Determination of the stability of the secondary structure by circular dichroism
Samples of αCTD and αCTD325 were prepared at 50 µM in 0.15M NaCl, 25 mM NaH2PO4, pH 7.5. Thermal melting experiments were performed on Applied Photophysics Chirascan CD spectrometer in 1 mm cuvette. The temperature was incremented by 1°C per 2 min with 280–200 nm wavelength scan at each temperature point between 5 and 90°C. The data were fitted to 4 or 6 parameter equations using XLSTAT nonlinear regression routine.

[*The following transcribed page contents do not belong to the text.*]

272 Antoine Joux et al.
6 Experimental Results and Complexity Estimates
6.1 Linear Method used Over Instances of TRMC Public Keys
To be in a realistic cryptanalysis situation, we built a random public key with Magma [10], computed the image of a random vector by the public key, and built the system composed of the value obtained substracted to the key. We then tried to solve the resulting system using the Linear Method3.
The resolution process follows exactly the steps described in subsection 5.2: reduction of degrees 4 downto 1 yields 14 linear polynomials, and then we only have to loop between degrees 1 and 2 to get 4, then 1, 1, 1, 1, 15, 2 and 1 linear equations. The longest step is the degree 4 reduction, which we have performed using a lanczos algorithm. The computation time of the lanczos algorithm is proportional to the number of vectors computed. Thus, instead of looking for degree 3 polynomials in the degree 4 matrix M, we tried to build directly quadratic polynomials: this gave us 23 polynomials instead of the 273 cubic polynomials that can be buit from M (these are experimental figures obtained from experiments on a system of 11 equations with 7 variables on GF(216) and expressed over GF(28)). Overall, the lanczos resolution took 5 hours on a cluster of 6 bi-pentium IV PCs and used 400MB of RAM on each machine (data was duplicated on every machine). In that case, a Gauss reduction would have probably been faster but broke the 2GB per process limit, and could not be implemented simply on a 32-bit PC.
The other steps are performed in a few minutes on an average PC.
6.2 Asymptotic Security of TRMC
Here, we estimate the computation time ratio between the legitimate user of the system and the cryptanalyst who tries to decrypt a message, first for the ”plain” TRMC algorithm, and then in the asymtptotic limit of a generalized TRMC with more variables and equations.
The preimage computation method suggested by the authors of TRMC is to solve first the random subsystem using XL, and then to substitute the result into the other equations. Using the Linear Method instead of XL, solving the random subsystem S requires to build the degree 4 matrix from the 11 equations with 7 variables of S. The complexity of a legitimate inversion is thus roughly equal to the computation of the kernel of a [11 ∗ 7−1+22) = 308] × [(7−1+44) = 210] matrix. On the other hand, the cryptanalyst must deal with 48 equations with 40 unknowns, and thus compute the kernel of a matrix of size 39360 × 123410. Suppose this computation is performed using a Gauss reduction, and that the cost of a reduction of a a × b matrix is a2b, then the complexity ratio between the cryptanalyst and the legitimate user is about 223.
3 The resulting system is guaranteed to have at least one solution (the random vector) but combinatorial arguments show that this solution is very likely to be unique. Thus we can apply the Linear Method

Electrophoretic mobility shift assays
The binding reactions were carried out in 10 mM Tris, 100 mM KCl, 3 mM MgCl2, 50 µM NiSO4, pH 7.9. DNA fragments were purchased (IDT, USA) as duplexes at 1 µmole scale and used without further purification. DNA fragments (2.5 ng per reaction, ∼8 nM) were incubated with proteins in 10 µL at 22°C for 30 min in 96-well plates. Because the operation of electrodes of an electrophoresis apparatus is rapidly degraded by Ni2+ ions, we ran the apparatus with reversed polarity of electrodes using dummy polyacrylamide gel in 2 mM EDTA containing Ni2+ free buffer for 2 h before using the apparatus. Electrophoresis of binding reactions was performed at 5°C using 9- or 18-well 14% polyacrylamide gels (10 × 8 cm, acrylamide:bis-acrylamide 29:1) polymerized in and resolved for 2 h with a buffer containing 50 mM Tris, 25 mM boric acid, and 50 µM NiSO4, pH 8.45. Before loading the samples, gels were prerun for 10 min 120 V, and the electrophoresis buffers were replaced. Immediately before loading, 10 µL of 30% glycerol in binding buffer was added to each sample, mixed and the 20-µL samples were loaded simultaneously onto a running gel (120 V) using an 8-channel pipettor. After electrophoresis, gels were fixed for 20 min, at 5°C in 10% acetic acid, 40% ethanol, and stained for 1 h with GRGreen nucleic acid stain diluted 20,000 times (GRGreen 10,000 stock, Excellgen). Gels were photographed in a dark-box from a 25 cm distance through a 590 nm orange bandpass filter using a digital video-camera (Sentech 152USB, 20 FPS, ½” sensor 1360x1024, 1:1.4/12.5mm Fujinon lens) and a blue light transilluminator (Dark Reader, Clare Chemical, USA) with exposure times of 30 s. Apparent affinities were estimated based on protein concentrations present in reactions showing equal amounts of unshifted and shifted DNA.